(Pictures paired with source code)
=== Section Start ===

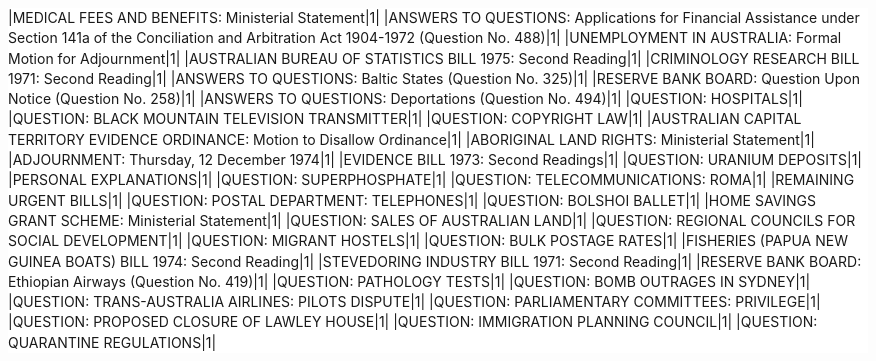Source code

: |MEDICAL FEES AND BENEFITS: Ministerial Statement|1|
|ANSWERS TO QUESTIONS: Applications for Financial Assistance under Section 141a of the Conciliation and Arbitration Act 1904-1972 (Question No. 488)|1|
|UNEMPLOYMENT IN AUSTRALIA: Formal Motion for Adjournment|1|
|AUSTRALIAN BUREAU OF STATISTICS BILL 1975: Second Reading|1|
|CRIMINOLOGY RESEARCH BILL 1971: Second Reading|1|
|ANSWERS TO QUESTIONS: Baltic States (Question No. 325)|1|
|RESERVE BANK BOARD: Question Upon Notice (Question No. 258)|1|
|ANSWERS TO QUESTIONS: Deportations (Question No. 494)|1|
|QUESTION: HOSPITALS|1|
|QUESTION: BLACK MOUNTAIN TELEVISION TRANSMITTER|1|
|QUESTION: COPYRIGHT LAW|1|
|AUSTRALIAN CAPITAL TERRITORY EVIDENCE ORDINANCE: Motion to Disallow Ordinance|1|
|ABORIGINAL LAND RIGHTS: Ministerial Statement|1|
|ADJOURNMENT: Thursday, 12 December 1974|1|
|EVIDENCE BILL 1973: Second Readings|1|
|QUESTION: URANIUM DEPOSITS|1|
|PERSONAL EXPLANATIONS|1|
|QUESTION: SUPERPHOSPHATE|1|
|QUESTION: TELECOMMUNICATIONS: ROMA|1|
|REMAINING URGENT BILLS|1|
|QUESTION: POSTAL DEPARTMENT: TELEPHONES|1|
|QUESTION: BOLSHOI BALLET|1|
|HOME SAVINGS GRANT SCHEME: Ministerial Statement|1|
|QUESTION: SALES OF AUSTRALIAN LAND|1|
|QUESTION: REGIONAL COUNCILS FOR SOCIAL DEVELOPMENT|1|
|QUESTION: MIGRANT HOSTELS|1|
|QUESTION: BULK POSTAGE RATES|1|
|FISHERIES (PAPUA NEW GUINEA BOATS) BILL 1974: Second Reading|1|
|STEVEDORING INDUSTRY BILL 1971: Second Reading|1|
|RESERVE BANK BOARD: Ethiopian Airways (Question No. 419)|1|
|QUESTION: PATHOLOGY TESTS|1|
|QUESTION: BOMB OUTRAGES IN SYDNEY|1|
|QUESTION: TRANS-AUSTRALIA AIRLINES: PILOTS DISPUTE|1|
|QUESTION: PARLIAMENTARY COMMITTEES: PRIVILEGE|1|
|QUESTION: PROPOSED CLOSURE OF LAWLEY HOUSE|1|
|QUESTION: IMMIGRATION PLANNING COUNCIL|1|
|QUESTION: QUARANTINE REGULATIONS|1|
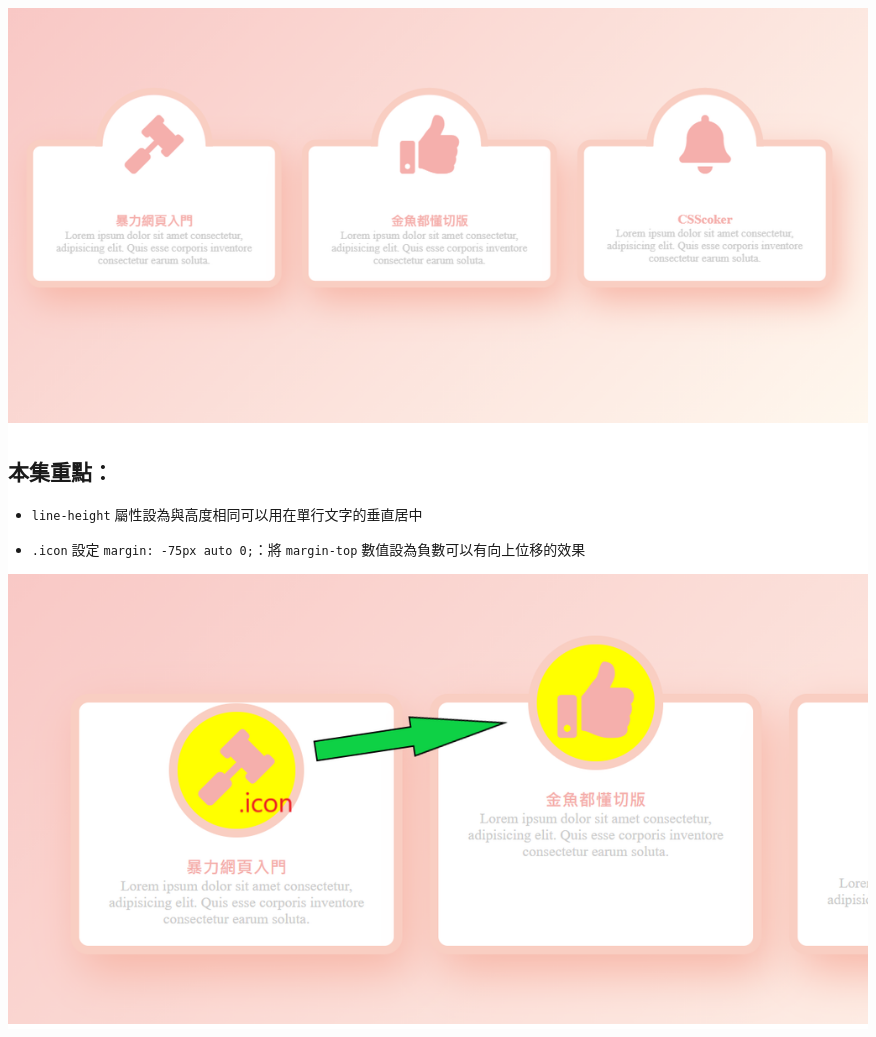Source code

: ![no011-3](https://github.com/TsaiChihWei/learning-blog/blob/master/goldfish/pics/no011-3.png)
## 本集重點：

+ `line-height` 屬性設為與高度相同可以用在單行文字的垂直居中

+ `.icon` 設定 `margin: -75px auto 0;`：將 `margin-top` 數值設為負數可以有向上位移的效果

![no011-1](https://github.com/TsaiChihWei/learning-blog/blob/master/goldfish/pics/no011-1.png?raw=true)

=== Section End ===

The expected output is one number, the tally of lines above containing "BANK".

# RESULT FOR THIS EXERCISE
2